In the latest example of anti-vaxxers playing victim, a special education assistant at a Newberg, Oregon elementary school reportedly wore blackface to work last Friday to protest a vaccine mandate for district employees. A staff member told the Newberg Graphic that Lauren Pefferle had darkened her face with iodine in order to look like Rosa Parks. (Yup. Let that sink in.) The incident is part of a pattern of anti-vaxxers drawing ridiculous parallels between vaccination and fascism — and casting themselves as “oppressed.”

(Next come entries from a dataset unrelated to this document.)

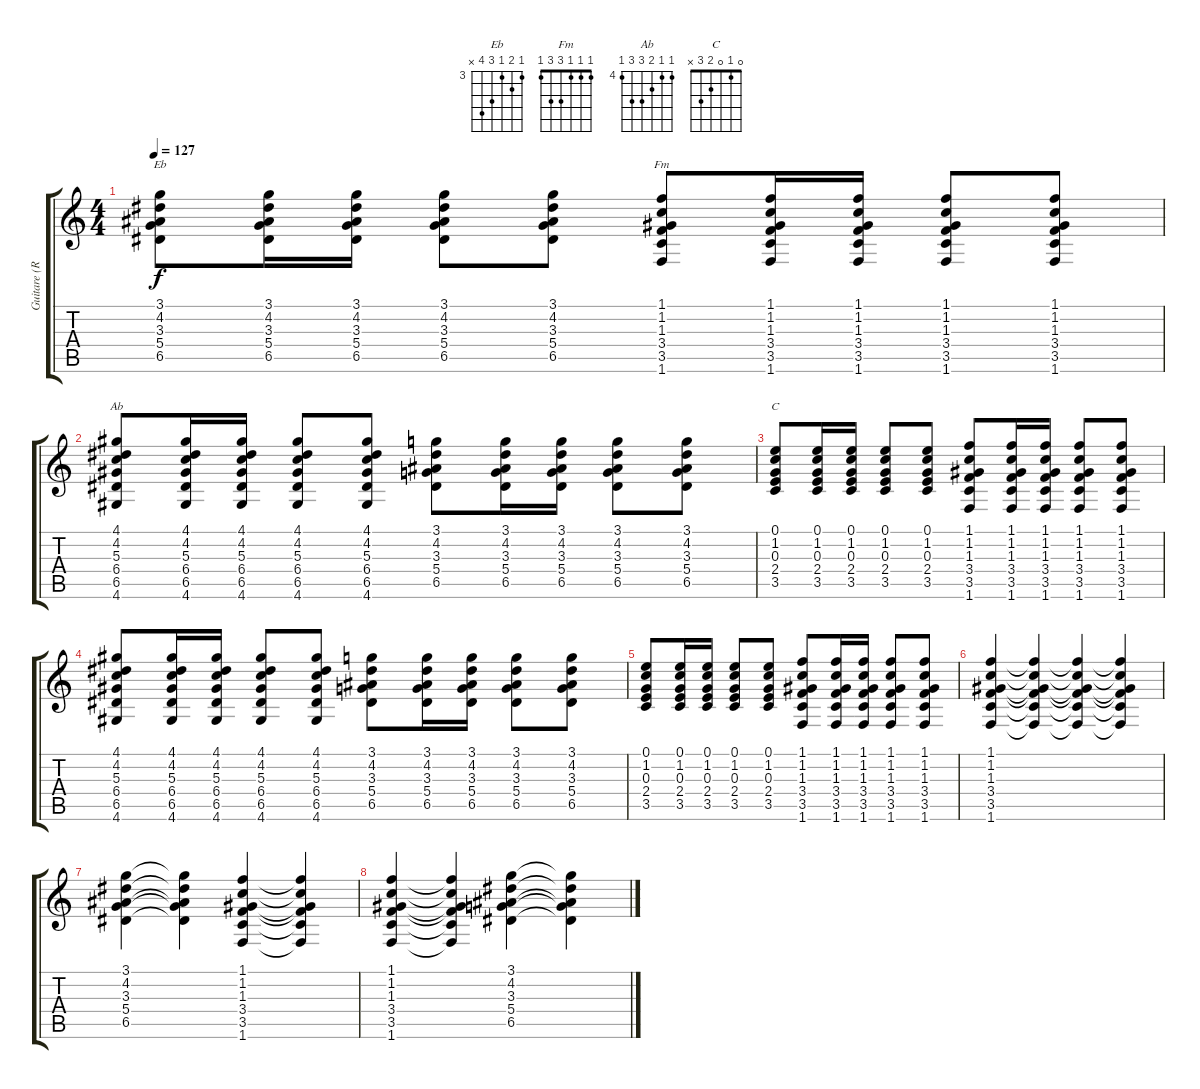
\track ("Guitare (Renaud Séchan)" "Guitare (R") {instrument acousticguitarsteel}
\staff {score tabs}
\tuning (E4 B3 G3 D3 A2 E2) {hide}
\chord ("Eb" 3 4 3 5 6 x) {firstfret 3}
\chord ("Fm" 1 1 1 3 3 1)
\chord ("Ab" 4 4 5 6 6 4) {firstfret 4}
\chord ("C" 0 1 0 2 3 x)
\ts (4 4)
\tempo 127
\clef g2
\ks c
(3.1 4.2 3.3 5.4 6.5).8{ch "Eb" dy f} (3.1 4.2 3.3 5.4 6.5).16 (3.1 4.2 3.3 5.4 6.5).16 (3.1 4.2 3.3 5.4 6.5).8 (3.1 4.2 3.3 5.4 6.5).8 (1.1 1.2 1.3 3.4 3.5 1.6).8{ch "Fm"} (1.1 1.2 1.3 3.4 3.5 1.6).16 (1.1 1.2 1.3 3.4 3.5 1.6).16 (1.1 1.2 1.3 3.4 3.5 1.6).8 (1.1 1.2 1.3 3.4 3.5 1.6).8 |
(4.1 4.2 5.3 6.4 6.5 4.6).8{ch "Ab"} (4.1 4.2 5.3 6.4 6.5 4.6).16 (4.1 4.2 5.3 6.4 6.5 4.6).16 (4.1 4.2 5.3 6.4 6.5 4.6).8 (4.1 4.2 5.3 6.4 6.5 4.6).8 (3.1 4.2 3.3 5.4 6.5).8 (3.1 4.2 3.3 5.4 6.5).16 (3.1 4.2 3.3 5.4 6.5).16 (3.1 4.2 3.3 5.4 6.5).8 (3.1 4.2 3.3 5.4 6.5).8 |
(0.1 1.2 0.3 2.4 3.5).8{ch "C"} (0.1 1.2 0.3 2.4 3.5).16 (0.1 1.2 0.3 2.4 3.5).16 (0.1 1.2 0.3 2.4 3.5).8 (0.1 1.2 0.3 2.4 3.5).8 (1.1 1.2 1.3 3.4 3.5 1.6).8 (1.1 1.2 1.3 3.4 3.5 1.6).16 (1.1 1.2 1.3 3.4 3.5 1.6).16 (1.1 1.2 1.3 3.4 3.5 1.6).8 (1.1 1.2 1.3 3.4 3.5 1.6).8 |
(4.1 4.2 5.3 6.4 6.5 4.6).8 (4.1 4.2 5.3 6.4 6.5 4.6).16 (4.1 4.2 5.3 6.4 6.5 4.6).16 (4.1 4.2 5.3 6.4 6.5 4.6).8 (4.1 4.2 5.3 6.4 6.5 4.6).8 (3.1 4.2 3.3 5.4 6.5).8 (3.1 4.2 3.3 5.4 6.5).16 (3.1 4.2 3.3 5.4 6.5).16 (3.1 4.2 3.3 5.4 6.5).8 (3.1 4.2 3.3 5.4 6.5).8 |
(0.1 1.2 0.3 2.4 3.5).8 (0.1 1.2 0.3 2.4 3.5).16 (0.1 1.2 0.3 2.4 3.5).16 (0.1 1.2 0.3 2.4 3.5).8 (0.1 1.2 0.3 2.4 3.5).8 (1.1 1.2 1.3 3.4 3.5 1.6).8 (1.1 1.2 1.3 3.4 3.5 1.6).16 (1.1 1.2 1.3 3.4 3.5 1.6).16 (1.1 1.2 1.3 3.4 3.5 1.6).8 (1.1 1.2 1.3 3.4 3.5 1.6).8 |
(1.1 1.2 1.3 3.4 3.5 1.6).4 (1.1{t} 1.2{t} 1.3{t} 3.4{t} 3.5{t} 1.6{t}).4 (1.1{t} 1.2{t} 1.3{t} 3.4{t} 3.5{t} 1.6{t}).4 (1.1{t} 1.2{t} 1.3{t} 3.4{t} 3.5{t} 1.6{t}).4 |
(3.1 4.2 3.3 5.4 6.5).4 (3.1{t} 4.2{t} 3.3{t} 5.4{t} 6.5{t}).4 (1.1 1.2 1.3 3.4 3.5 1.6).4 (1.1{t} 1.2{t} 1.3{t} 3.4{t} 3.5{t} 1.6{t}).4 |
(1.1 1.2 1.3 3.4 3.5 1.6).4 (1.1{t} 1.2{t} 1.3{t} 3.4{t} 3.5{t} 1.6{t}).4 (3.1 4.2 3.3 5.4 6.5).4 (3.1{t} 4.2{t} 3.3{t} 5.4{t} 6.5{t}).4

According to a statement from Newberg Public Schools, Pefferle was removed from Mabel Rush Elementary School and placed on administrative leave. (The Newberg Graphic learned of Pefferle's identity from the staff member mentioned above, but said the school district would not disclose her name.)

“It is important to remember how Blackface has been used to misrepresent Black communities and do harm,” the statement noted. “We acknowledge the violence this represents and the trauma it evokes regardless of intention.”

Gregg Koskela, communications director for Newberg Public Schools, wouldn’t confirm with The Washington Post whether Pefferle wore blackface to protest the mandate requiring all district employees to receive the COVID-19 vaccine. The intention “does not matter: The action itself is unacceptable,” he wrote in an email to the newspaper.

Tai Harden-Moore, a former school board candidate, who is Black, believes the incident is consistent with broader county politics, per the Newberg Graphic. “This makes sense only because we have our county commissioner, Mary Starrett, who drew that line between vaccine mandates and Jim Crow,” she told the newspaper. “Our county leadership is saying basic public health measures are akin to Jim Crow.”

The Newberg debacle is only the most recent in a string of incidents involving anti-vaxxers appropriating narratives of oppression, The Conversation explained. Take conspiracy theorist Naomi Wolf, who was slated to headline a fundraiser to “free” people from vaccine mandates on Juneteenth, a holiday commemorating the emancipation of enslaved people in the U.S. Reports also abound of anti-vaxxers co-opting the yellow Star of David that Jews were forced to wear under Nazi rule, comparing vaccine mandates to the Holocaust. A hat store in Nashville sold yellow Star of David badges embroidered with “Not Vaccinated” before apologizing on IG. Meanwhile, a Washington state lawmaker opposed to vaccine mandates wore a yellow Star of David in a speech to conservative activists.

It’s no surprise that the anti-vax movement — which remains predominantly white — has racist origins, as outlined by The Conversation, starting as a protest to older forms of vaccination practiced in China, the Middle East, and North Africa that involved inoculating healthy people with a small amount of pus from someone with smallpox. While railing against perceived affronts to their medical freedoms, they ignored the compulsory vaccination of communities of color and the enrollment of Black people in clinical trials without their consent.

Ultimately, marginalized communities — not the relatively well-to-do anti-vaxx leaders — will shoulder the burden of a pandemic prolonged by insufficient herd immunity, The Conversation pointed out. Already, Black, Indigenous, and Latinx communities have been disproportionately hard-hit by COVID, NBC News reported, while Asian and Jewish Americans have been accused of spreading the disease.

The blackface incident in Oregon and other anti-vaxxers’ attempts to co-opt the rhetoric and symbols of persecution are appalling enough in their trivializing of actual systemic oppression. Anti-vaxxers casting themselves as martyrs while pushing an agenda that’ll likely inflict the most harm on the marginalized people whose very narratives they’ve appropriated — now that’s next-level messed-up.